Note that the expressions above are valid even when some of the index sets \(I_{j}^{+}\) and/or \(I_{j}^{-}\) are empty.

Since \(\partial _{{\mathbb {R}}}f(x)\) is nonempty, there exists a real vector p satisfying the inequalities (4.12). As for integrality, the last inequality in (4.12) shows that we can choose an integral \(p_{n} \in {\mathbb {Z}}\), since \(b_{i} = f(a_{i})\) for \(i \in I_{n}^{-} \cup I_{n}^{+}\) and f is integer-valued.
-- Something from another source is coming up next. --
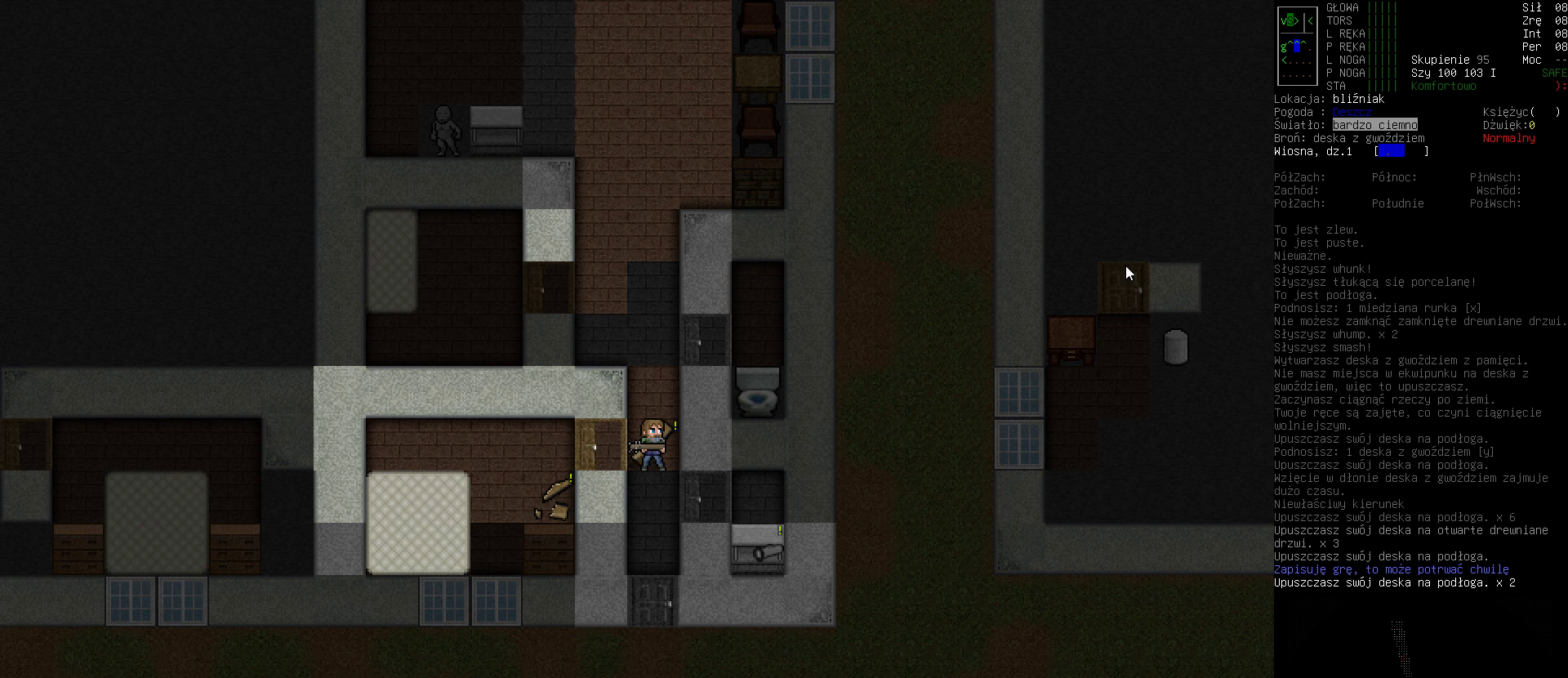
{"keys": [], "events": []}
Then the next-to-last inequality shows that we can choose an integral \(p_{n-1} \in {\mathbb {Z}}\), since \(a_{kn}p_{n} - b_{k} \in {\mathbb {Z}}\) for \(k \in I_{n-1}^{-}\) and \(b_{i} - a_{in}p_{n} \in {\mathbb {Z}}\) for \(i \in I_{n-1}^{+}\). Continuing in this way we can see the existence of an integer vector \(p \in {\mathbb {Z}}^{n}\) satisfying (4.12). This shows \(\partial _{{\mathbb {Z}}}f(x) \not = \emptyset \), completing the proof of Theorem 3.

Remark 7

Suppose that \(\partial _{{\mathbb {R}}}f(x)\) is a bounded polyhedron for an integrally convex function \(f: \mathbb {Z}^{n} \rightarrow \mathbb {Z} \cup \{ +\infty \}\) and \(x \in \mathrm{dom\,}f\). The expression (4.12) shows that there exists an integral vertex of \(\partial _{{\mathbb {R}}}f(x)\). Indeed we can choose the (finite) upper bound in (4.12) for each \(p_i\). It is emphasized, however, that not every vertex is an integral vector. \(\square \)

5 Concluding remarks

The established biconjugacy implies that there is a one-to-one correspondence between the class \(\mathcal {F}_\mathrm{IC}\) of integer-valued integrally convex functions and the class of their integral conjugates \(\mathcal {F}^{\bullet }_\mathrm{IC} = \{ f^{\bullet } \mid f \in \mathcal {F}_\mathrm{IC} \}\). By the conjugacy theorems related to L- and M-convex functions (see [11, Fig. 8.1]), the class \(\mathcal {F}^{\bullet }_\mathrm{IC}\) also contains separable convex, L-convex, \(\mathrm{L}^{\natural }\)-convex, M-convex, \(\mathrm{M}^{\natural }\)-convex, \(\mathrm{L}^{\natural }_{2}\)-convex, and \(\mathrm{M}^{\natural }_{2}\)-convex functions. A direct characterization of \(\mathcal {F}^{\bullet }_\mathrm{IC}\) is an interesting question and is left for the future. It will be also interesting to characterize its subclasses \(\mathcal {F}^{\bullet }_\mathrm{BS} = \{ f^{\bullet } \mid f\text{: } \text{ integer-valued } \text{ BS-convex } \}\) and \(\mathcal {F}^{\bullet }_\mathrm{UJ} = \{ f^{\bullet } \mid f\text{: } \text{ integer-valued } \text{ UJ-convex } \}\).